▸ **What needs to be done**: With the pictures omitted, repeat exactly the lines below starting with the line that has "Candidates require recommendations" and going on through the line that has "</adminonly>".

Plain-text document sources
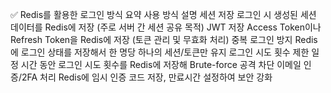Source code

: ✅ Redis를 활용한 로그인 방식 요약
사용 방식	설명
세션 저장	로그인 시 생성된 세션 데이터를 Redis에 저장 (주로 서버 간 세션 공유 목적)
JWT 저장	Access Token이나 Refresh Token을 Redis에 저장 (토큰 관리 및 무효화 처리)
중복 로그인 방지	Redis에 로그인 상태를 저장해서 한 명당 하나의 세션/토큰만 유지
로그인 시도 횟수 제한	일정 시간 동안 로그인 시도 횟수를 Redis에 저장해 Brute-force 공격 차단
이메일 인증/2FA 처리	Redis에 임시 인증 코드 저장, 만료시간 설정하여 보안 강화
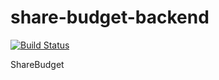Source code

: # share-budget-backend
[![Build Status](https://travis-ci.org/denys-meloshyn/share-budget-backend.svg?branch=development)](https://travis-ci.org/denys-meloshyn/share-budget-backend)

ShareBudget

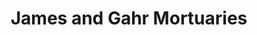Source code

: ---
title: "James and Gahr Mortuaries"
url: /salem/james-and-gahr-mortuaries/
shop: Bestattungen
---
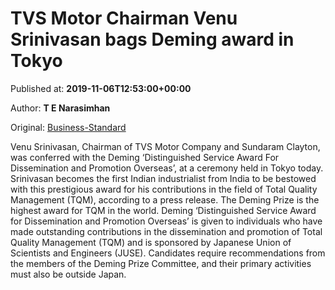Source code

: 
# TVS Motor Chairman Venu Srinivasan bags Deming award in Tokyo

Published at: **2019-11-06T12:53:00+00:00**

Author: **T E Narasimhan**

Original: [Business-Standard](https://www.business-standard.com/article/companies/tvs-motor-chairman-venu-srinivasan-bags-deming-award-in-tokyo-119110601398_1.html)

Venu Srinivasan, Chairman of TVS Motor Company and Sundaram Clayton, was conferred with the Deming ‘Distinguished Service Award For Dissemination and Promotion Overseas’, at a ceremony held in Tokyo today.
Srinivasan becomes the first Indian industrialist from India to be bestowed with this prestigious award for his contributions in the field of Total Quality Management (TQM), according to a press release.
The Deming Prize is the highest award for TQM in the world. Deming ‘Distinguished Service Award for Dissemination and Promotion Overseas’ is given to individuals who have made outstanding contributions in the dissemination and promotion of Total Quality Management (TQM) and is sponsored by Japanese Union of Scientists and Engineers (JUSE).
Candidates require recommendations from the members of the Deming Prize Committee, and their primary activities must also be outside Japan.
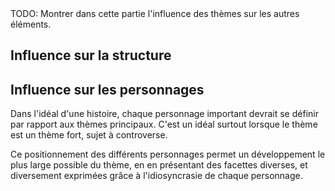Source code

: <!-- Page: #465 Influence des thèmes sur les autres éléments -->

<adminonly>
  TODO: Montrer dans cette partie l'influence des thèmes sur les autres éléments.
</adminonly>

## Influence sur la structure

## Influence sur les personnages

Dans l'idéal d'une histoire, chaque personnage important devrait se définir par rapport aux thèmes principaux. C'est un idéal surtout lorsque le thème est un thème fort, sujet à controverse.

Ce positionnement des différents personnages permet un développement le plus large possible du thème, en en présentant des facettes diverses, et diversement exprimées grâce à l'idiosyncrasie de chaque personnage.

▸ **Solution**:
Candidates require recommendations from the members of the Deming Prize Committee, and their primary activities must also be outside Japan.
Source code

: <!-- Page: #465 Influence des thèmes sur les autres éléments -->

<adminonly>
  TODO: Montrer dans cette partie l'influence des thèmes sur les autres éléments.
</adminonly>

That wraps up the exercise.